- [Items from a collection]
►

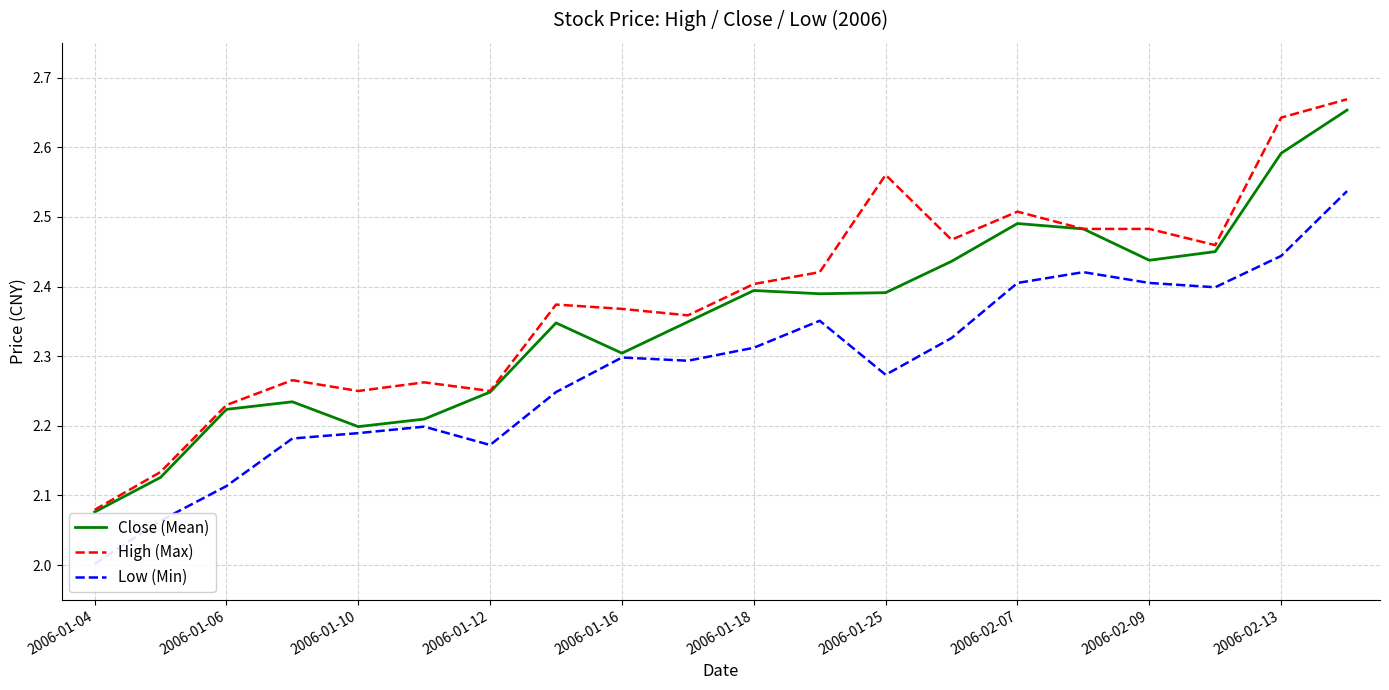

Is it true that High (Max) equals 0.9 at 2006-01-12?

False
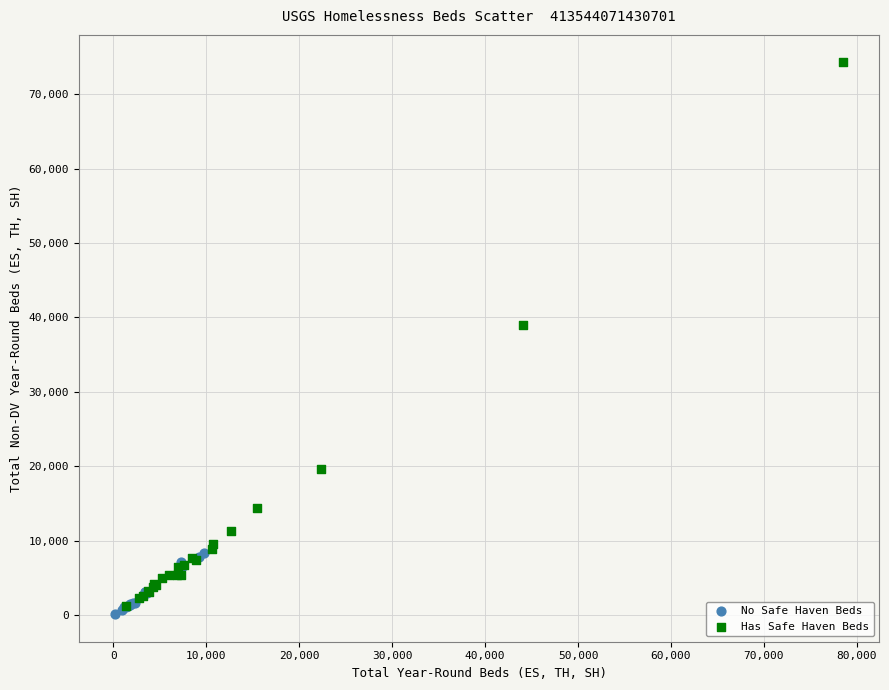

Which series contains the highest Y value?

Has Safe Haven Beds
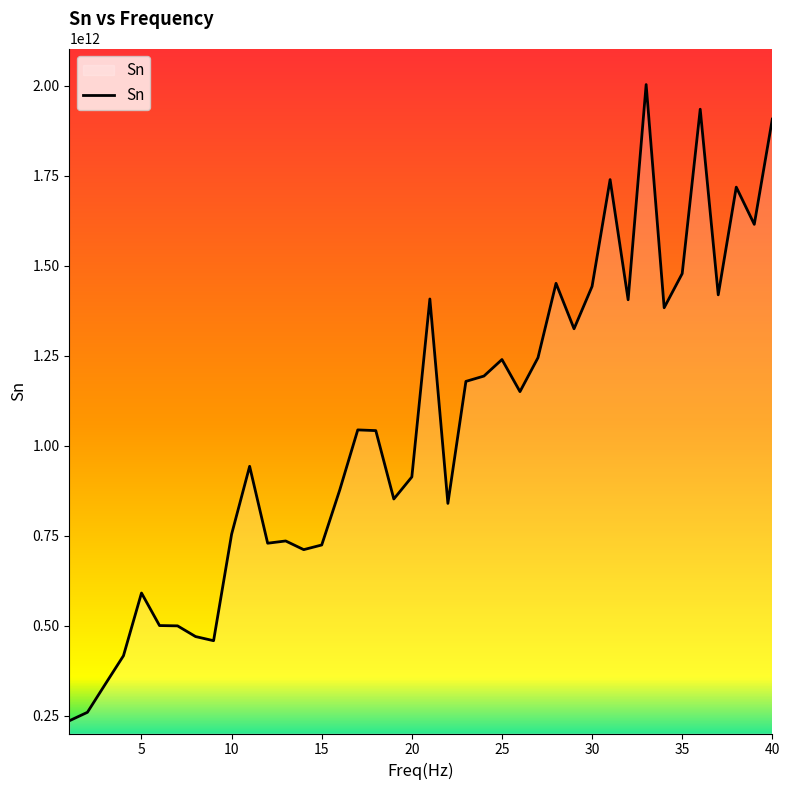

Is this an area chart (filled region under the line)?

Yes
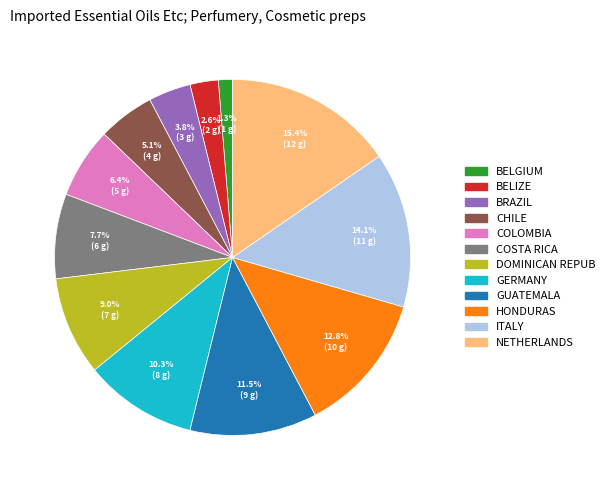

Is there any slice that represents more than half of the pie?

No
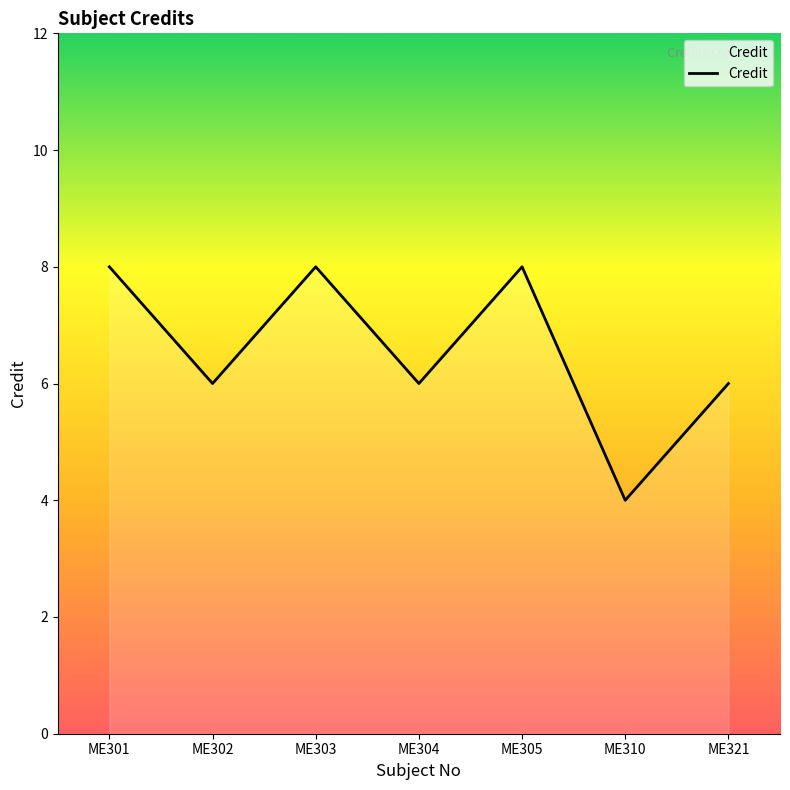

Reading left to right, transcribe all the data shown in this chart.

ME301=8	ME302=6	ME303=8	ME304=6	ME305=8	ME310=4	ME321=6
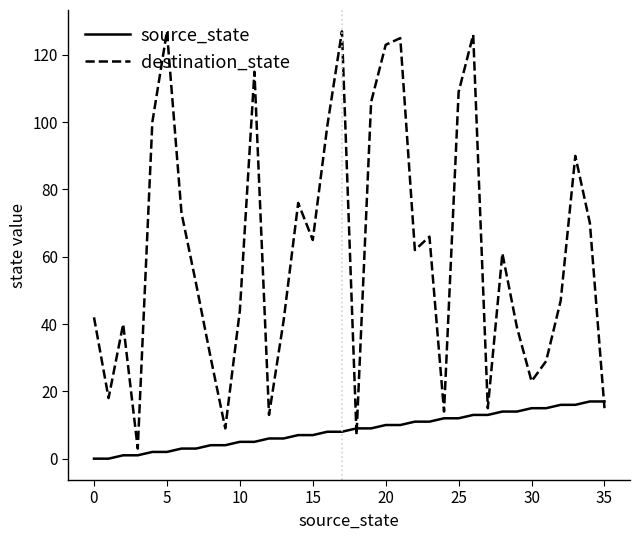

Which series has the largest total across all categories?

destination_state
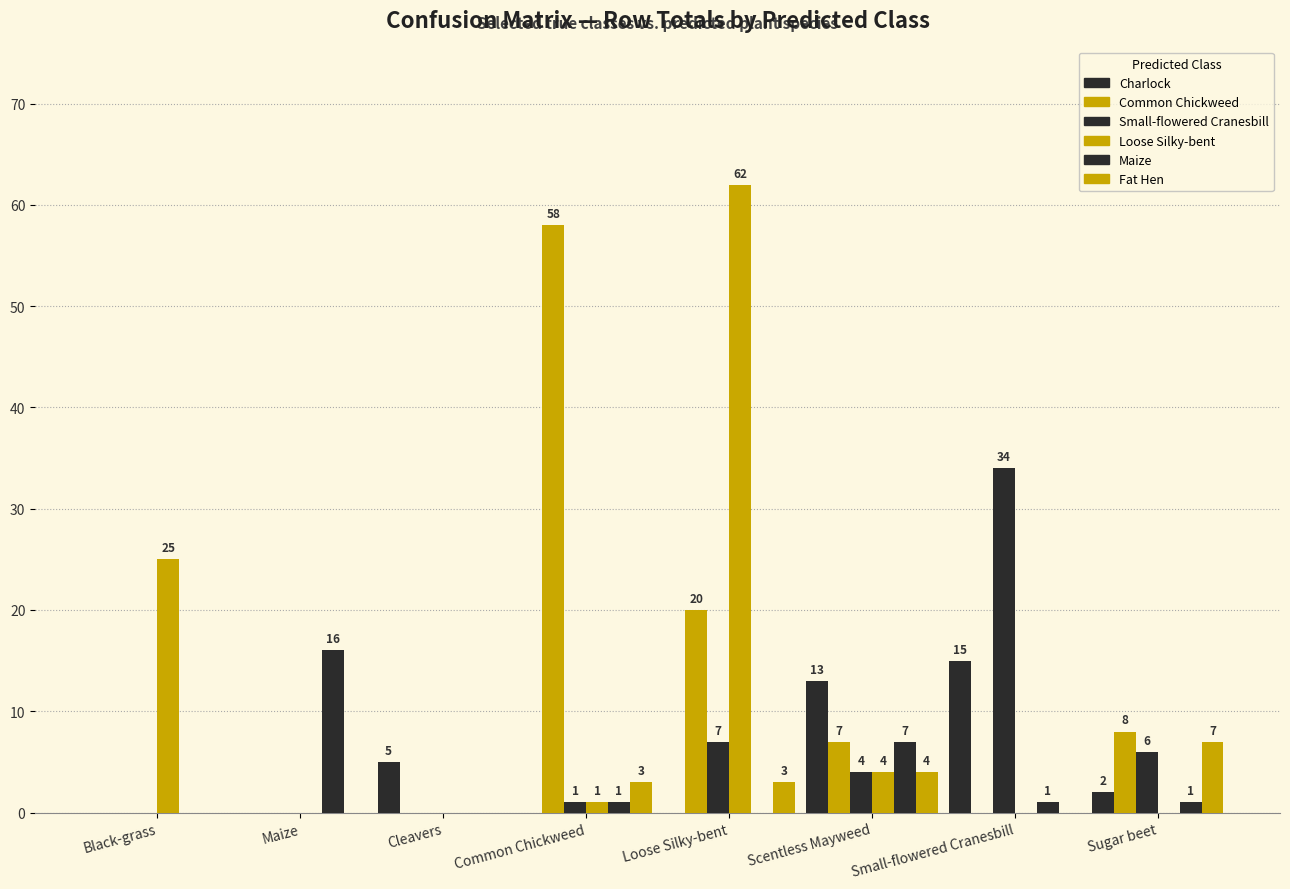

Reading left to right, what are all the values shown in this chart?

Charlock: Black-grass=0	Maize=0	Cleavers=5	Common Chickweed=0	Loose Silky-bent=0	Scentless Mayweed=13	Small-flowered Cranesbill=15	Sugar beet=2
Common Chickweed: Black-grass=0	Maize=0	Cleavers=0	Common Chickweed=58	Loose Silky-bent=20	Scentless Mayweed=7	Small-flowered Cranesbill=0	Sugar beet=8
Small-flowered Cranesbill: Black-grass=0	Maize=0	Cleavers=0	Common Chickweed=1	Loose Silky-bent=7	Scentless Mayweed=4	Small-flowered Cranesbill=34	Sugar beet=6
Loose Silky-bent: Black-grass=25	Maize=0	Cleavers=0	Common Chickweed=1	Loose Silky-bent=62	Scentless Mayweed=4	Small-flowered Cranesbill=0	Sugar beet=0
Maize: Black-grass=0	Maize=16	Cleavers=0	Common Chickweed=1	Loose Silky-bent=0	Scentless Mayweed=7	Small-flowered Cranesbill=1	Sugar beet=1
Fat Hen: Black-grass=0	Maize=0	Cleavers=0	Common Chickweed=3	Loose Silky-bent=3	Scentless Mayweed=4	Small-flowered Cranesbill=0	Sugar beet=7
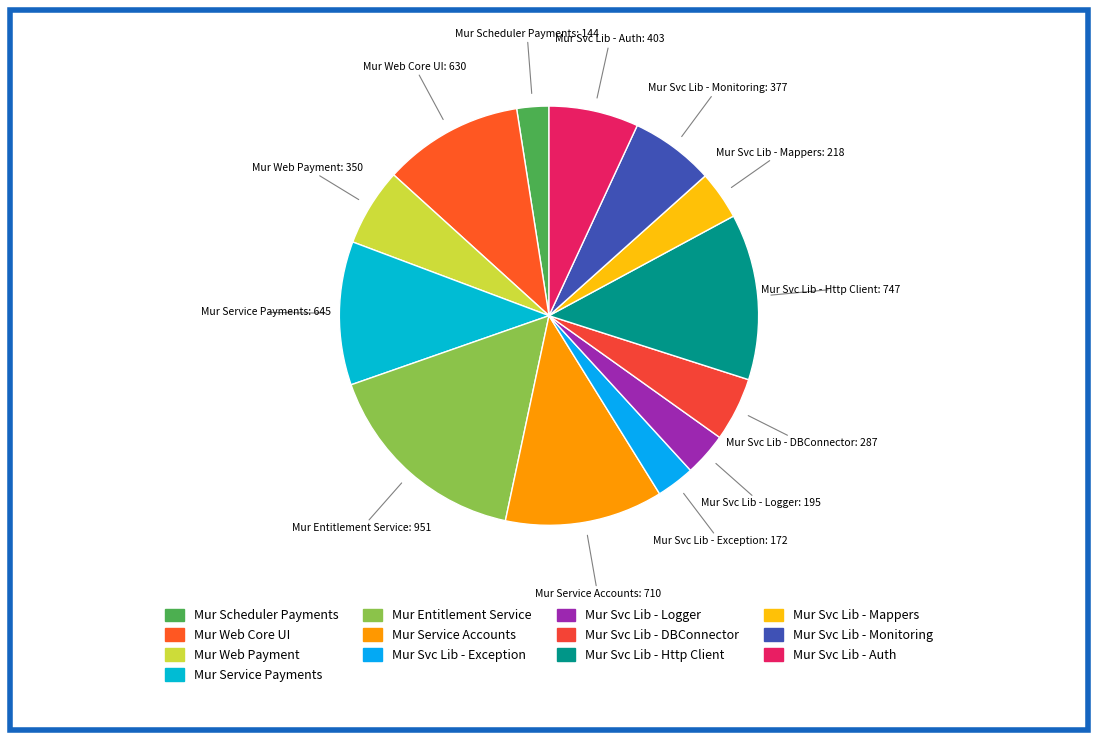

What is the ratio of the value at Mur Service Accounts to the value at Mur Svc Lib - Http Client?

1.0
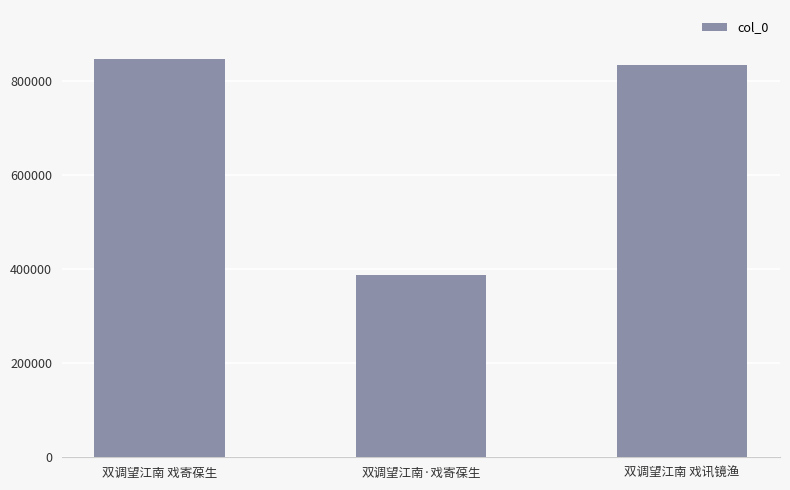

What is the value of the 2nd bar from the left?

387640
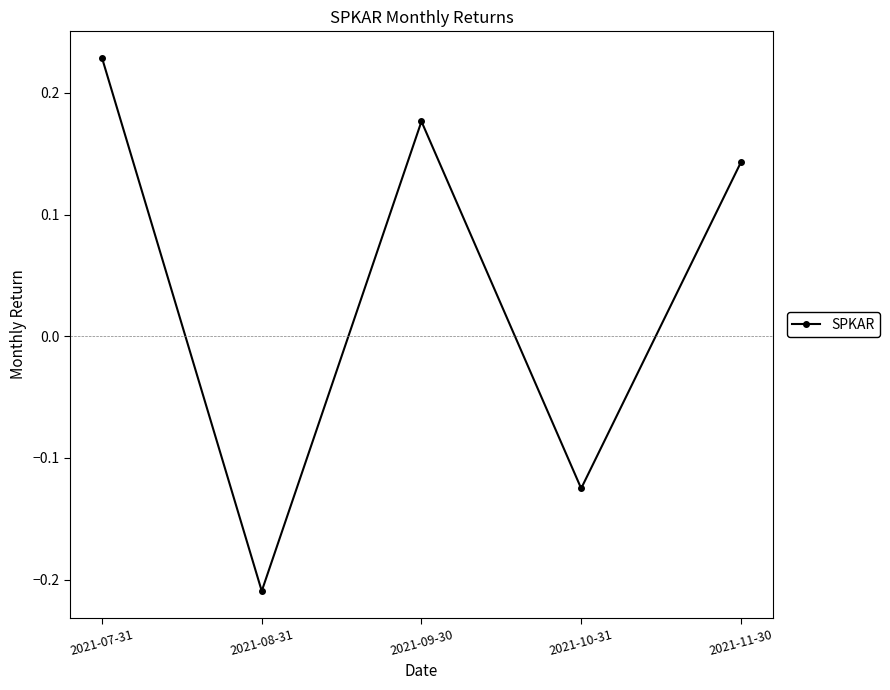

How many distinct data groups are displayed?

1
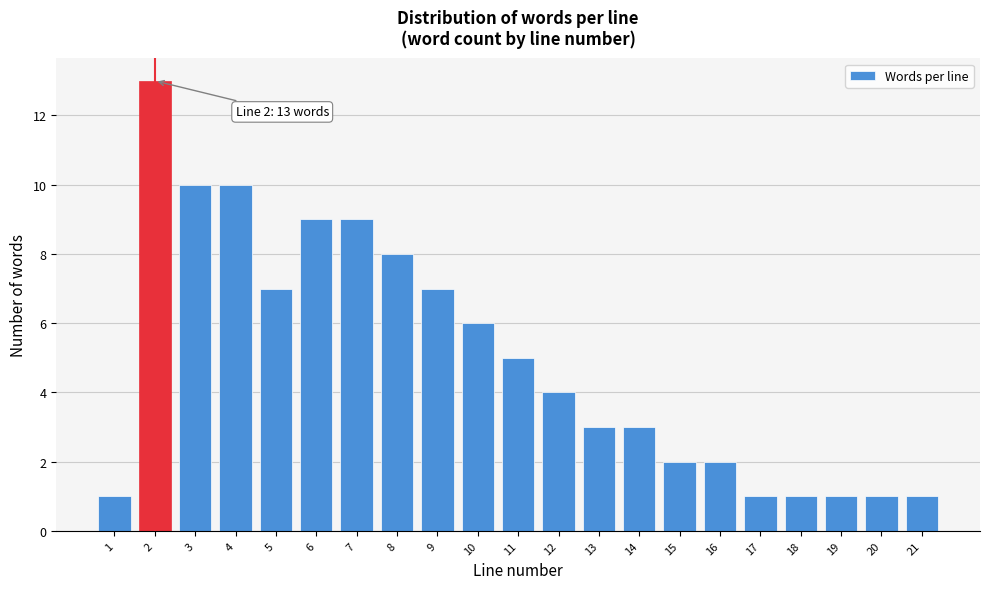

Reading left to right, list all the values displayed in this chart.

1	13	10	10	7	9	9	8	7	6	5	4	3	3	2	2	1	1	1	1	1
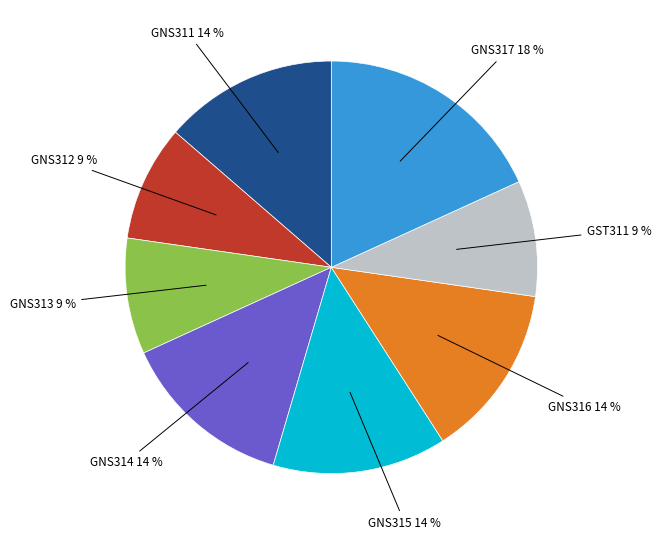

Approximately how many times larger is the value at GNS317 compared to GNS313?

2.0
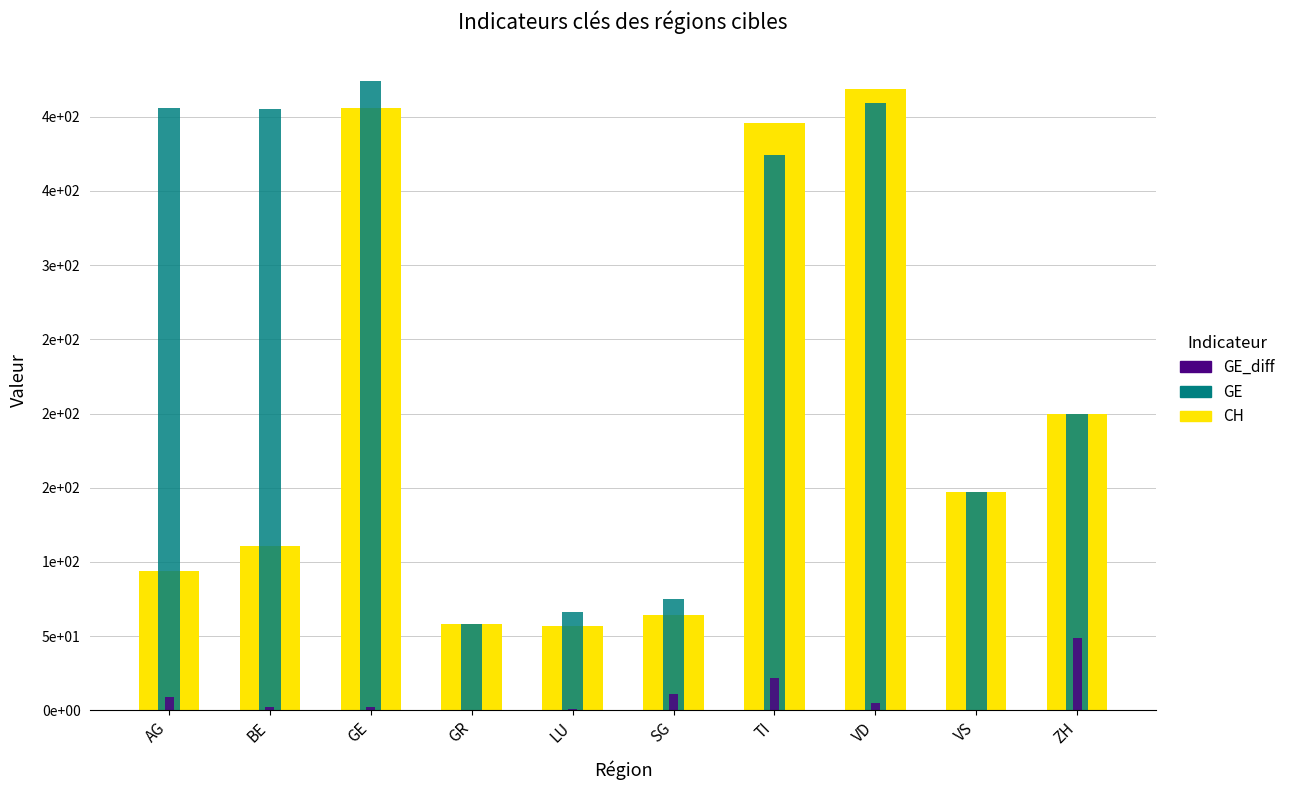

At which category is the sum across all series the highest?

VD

◄

- [Exercise] Please update every item above by replacing "chart" with "graph" and keeping everything else unchanged. Leave the pictures out of your answer.

- [Solution to this task]
Is it true that High (Max) equals 0.9 at 2006-01-12?

False

Which series contains the highest Y value?

Has Safe Haven Beds

Is this an area graph (filled region under the line)?

Yes

Is there any slice that represents more than half of the pie?

No

Reading left to right, transcribe all the data shown in this graph.

ME301=8	ME302=6	ME303=8	ME304=6	ME305=8	ME310=4	ME321=6

Which series has the largest total across all categories?

destination_state

Reading left to right, what are all the values shown in this graph?

Charlock: Black-grass=0	Maize=0	Cleavers=5	Common Chickweed=0	Loose Silky-bent=0	Scentless Mayweed=13	Small-flowered Cranesbill=15	Sugar beet=2
Common Chickweed: Black-grass=0	Maize=0	Cleavers=0	Common Chickweed=58	Loose Silky-bent=20	Scentless Mayweed=7	Small-flowered Cranesbill=0	Sugar beet=8
Small-flowered Cranesbill: Black-grass=0	Maize=0	Cleavers=0	Common Chickweed=1	Loose Silky-bent=7	Scentless Mayweed=4	Small-flowered Cranesbill=34	Sugar beet=6
Loose Silky-bent: Black-grass=25	Maize=0	Cleavers=0	Common Chickweed=1	Loose Silky-bent=62	Scentless Mayweed=4	Small-flowered Cranesbill=0	Sugar beet=0
Maize: Black-grass=0	Maize=16	Cleavers=0	Common Chickweed=1	Loose Silky-bent=0	Scentless Mayweed=7	Small-flowered Cranesbill=1	Sugar beet=1
Fat Hen: Black-grass=0	Maize=0	Cleavers=0	Common Chickweed=3	Loose Silky-bent=3	Scentless Mayweed=4	Small-flowered Cranesbill=0	Sugar beet=7

What is the ratio of the value at Mur Service Accounts to the value at Mur Svc Lib - Http Client?

1.0

What is the value of the 2nd bar from the left?

387640

How many distinct data groups are displayed?

1

Reading left to right, list all the values displayed in this graph.

1	13	10	10	7	9	9	8	7	6	5	4	3	3	2	2	1	1	1	1	1

Approximately how many times larger is the value at GNS317 compared to GNS313?

2.0

At which category is the sum across all series the highest?

VD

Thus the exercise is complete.